2. Decide which subject matter experts (SMEs) will support what types of functionality (e.g., wages, service, payroll, member statements, etc.). Ensure that your SMEs fully understand their current processes, are aligned with the leadership in terms of how much change to the current processes you are willing to tolerate, and are authorized to provide candid feedback during requirements review. When SMEs are empowered to make decisions, the requirements process moves faster.
3. If current processes are not documented, write them down. This doesn't need to be extensive; it just needs to be articulated clearly so everyone understands your ‘As Is' process. This avoids the need for your vendor to affirm the As Is with your SMEs before starting on the ‘To Be' process.
4. Collect, review and update the forms and letters that you send to your members regularly, including your Member Statement. Think about what you like and don't like about these letters before you enter requirements gathering.
5. Consider budgeting for temporary staff who can step in behind your permanent staff and keep the wheels on the current bus while your permanent staff builds the new bus. This is most helpful during requirements gathering. Knowing their customers are being served gives your staff relief and allows them to focus on the new work without being overwhelmed. Your staff will be grateful that you considered their wellbeing and will be able to focus better on your new solution.
6. Ensure that there is time and space reserved for collaboration. This would be a room/area (physical or virtual) that is set aside for team members to gather as needed to look at a design, discuss a requirement or document an issue.
7. Plan for milestone celebrations.
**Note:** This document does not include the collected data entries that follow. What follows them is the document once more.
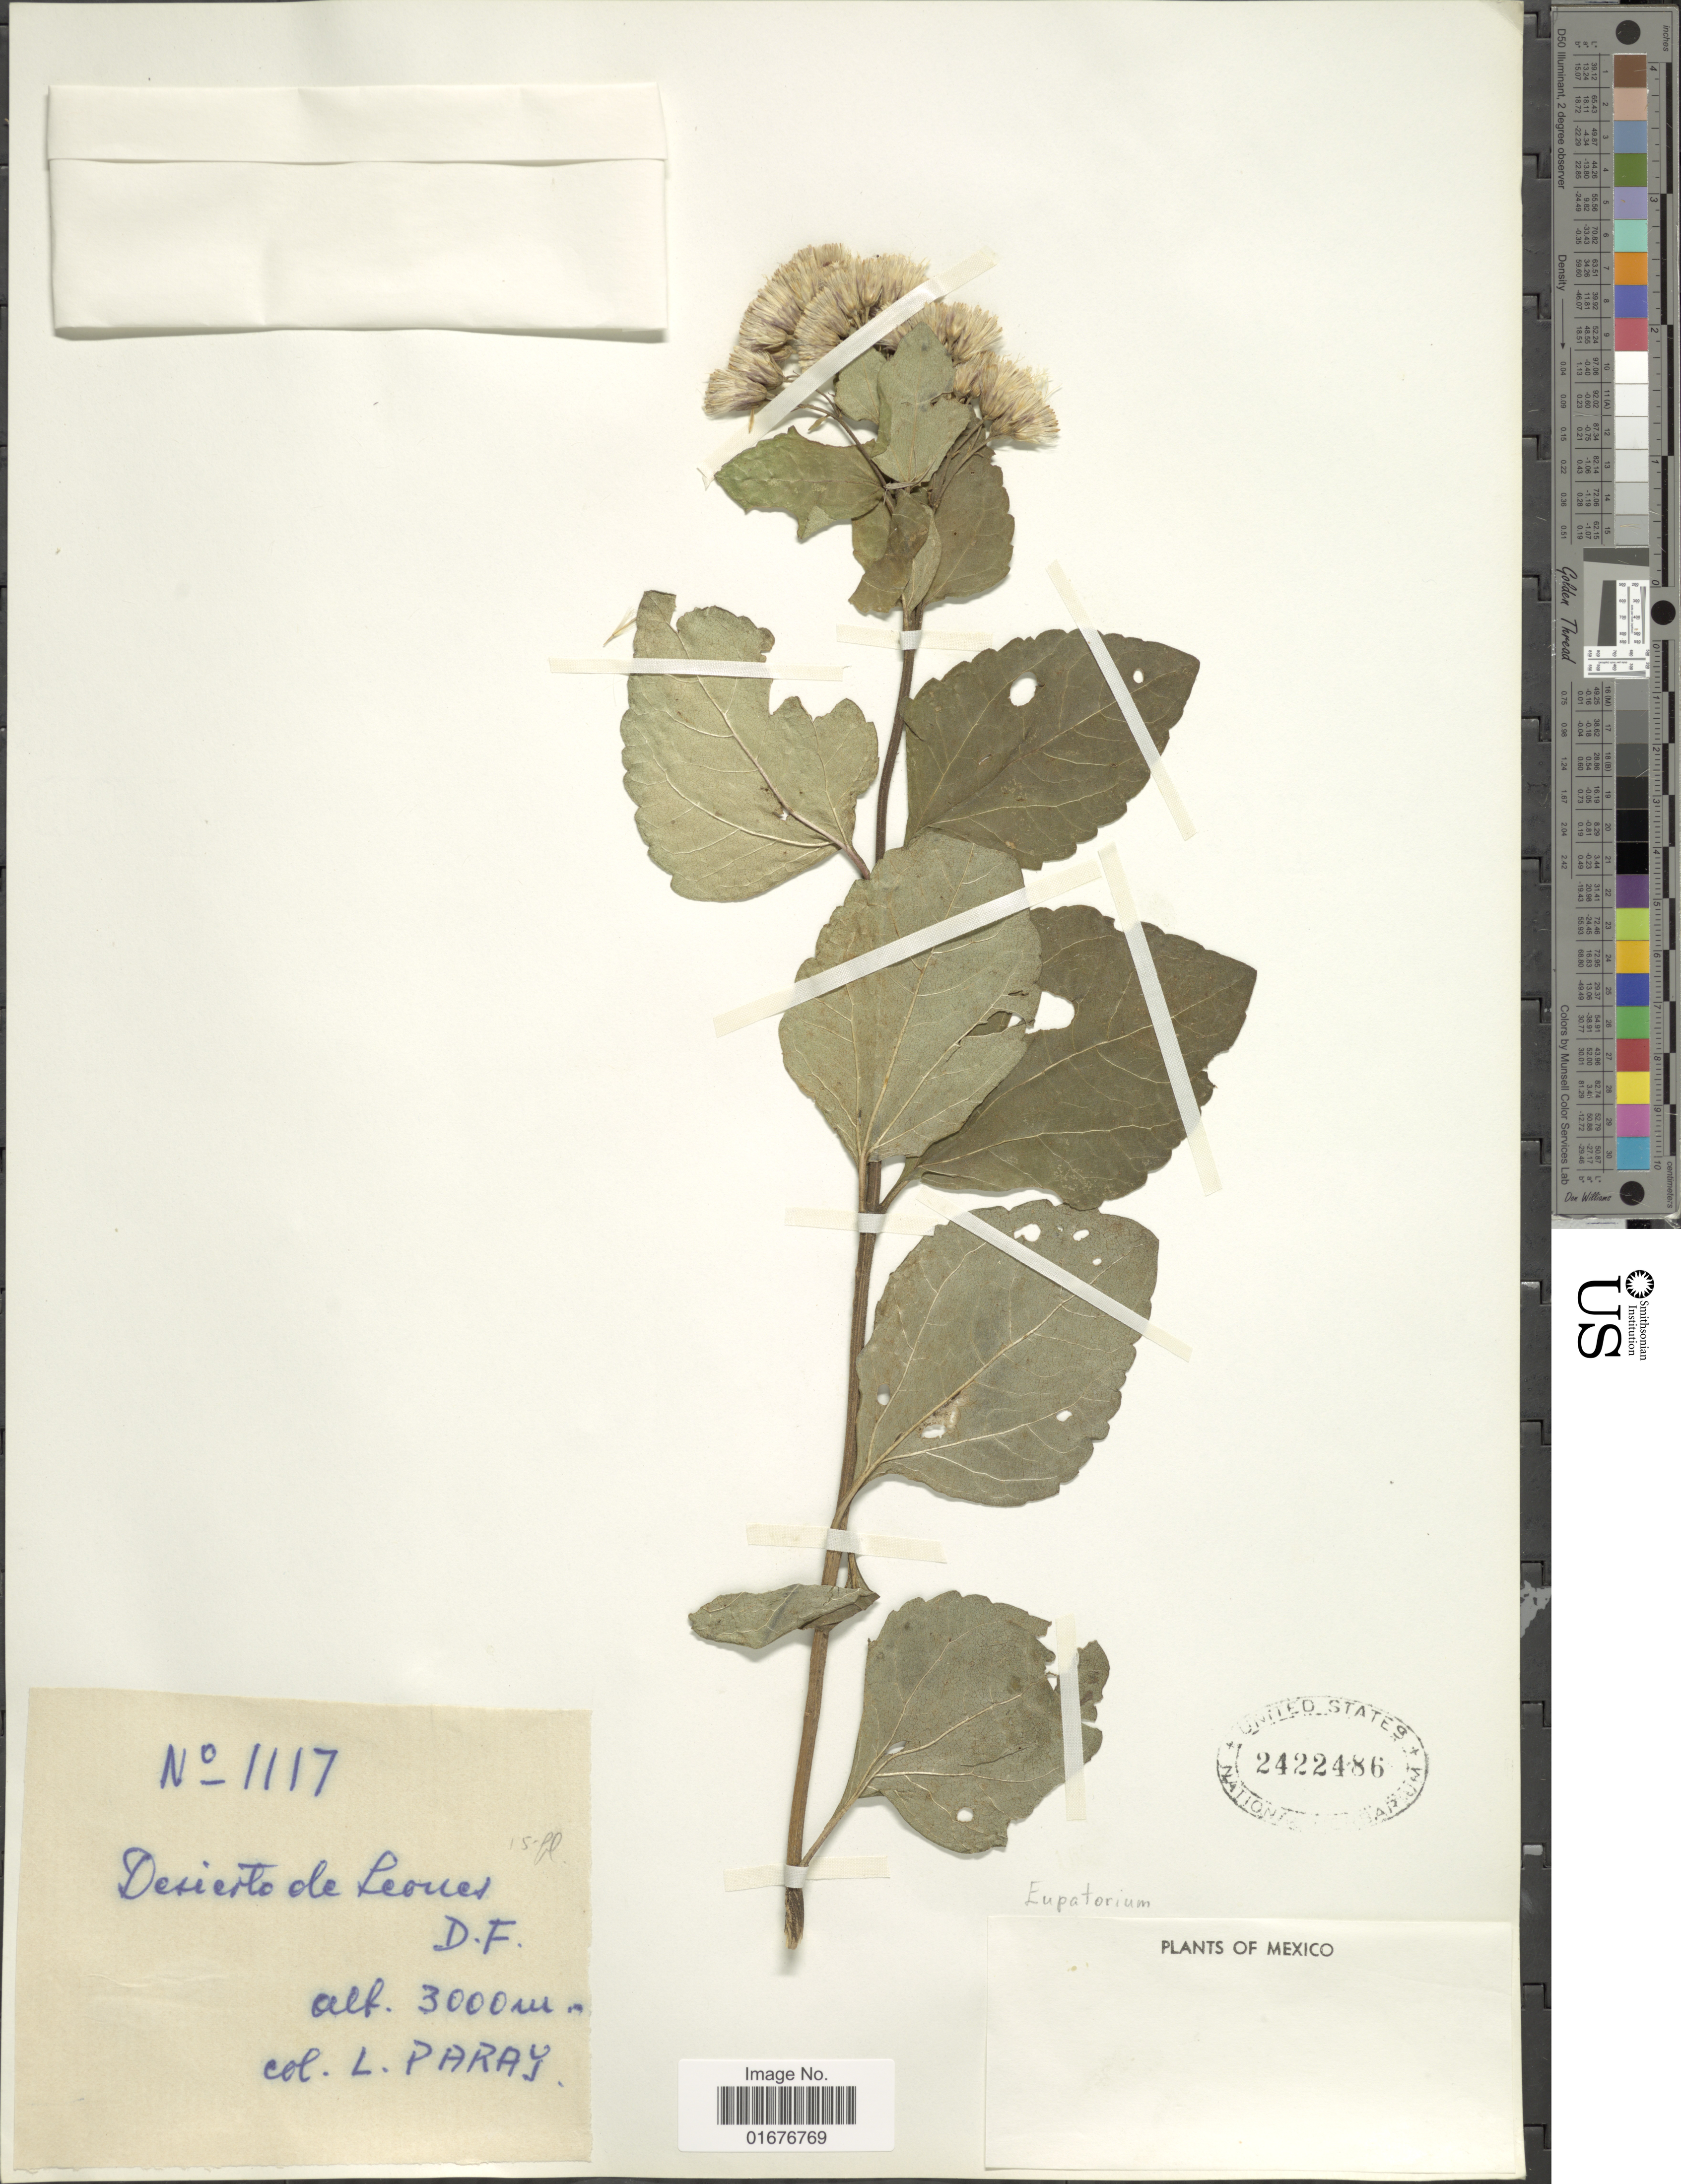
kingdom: Plantae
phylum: Tracheophyta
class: Magnoliopsida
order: Asterales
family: Asteraceae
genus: Ageratina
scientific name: Ageratina rhomboidea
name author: (Kunth) R.M. King & H. Rob.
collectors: L. Paray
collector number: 1117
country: Mexico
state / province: Distrito Federal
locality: Desierto de Leones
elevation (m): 3000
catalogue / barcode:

For example, when a major release is deployed, take time to celebrate all the hard work with the project team (your internal staff, your consultants and your vendor). That brief pause before starting the next phase lets the team recognize their collective accomplishments. Celebrating together supports healthy team dynamics and fuels collaborative energy.
8. Change management is critical for success. Help your team adapt to new processes and the new system by scheduling frequent hands-on opportunities to view and play with the new system. Your staff – even those who aren't involved in the new development – will feel more engaged and more enthused about the project when they can touch it regularly. It would be ideal to plan for this time at the start of your project and announce it to your staff so they know their concerns were considered from the beginning.
9. COVID and other viral illnesses will remain a challenge for on-premise activities for you and your vendor. Ensuring that you have the equipment necessary for your team members to conduct project work remotely is ideal and could avoid a project delay while equipment/training is established.
Bio:
Laurie Mitchell has worked in the pension industry since 2003 when she joined the Michigan Office of Retirement Services. There she served in many roles, including leading portions of their pension replacement project, and served eight years as their Customer Service Director. After retiring, she joined Tegrit where she brings an agency perspective to their RFP responses and project implementations.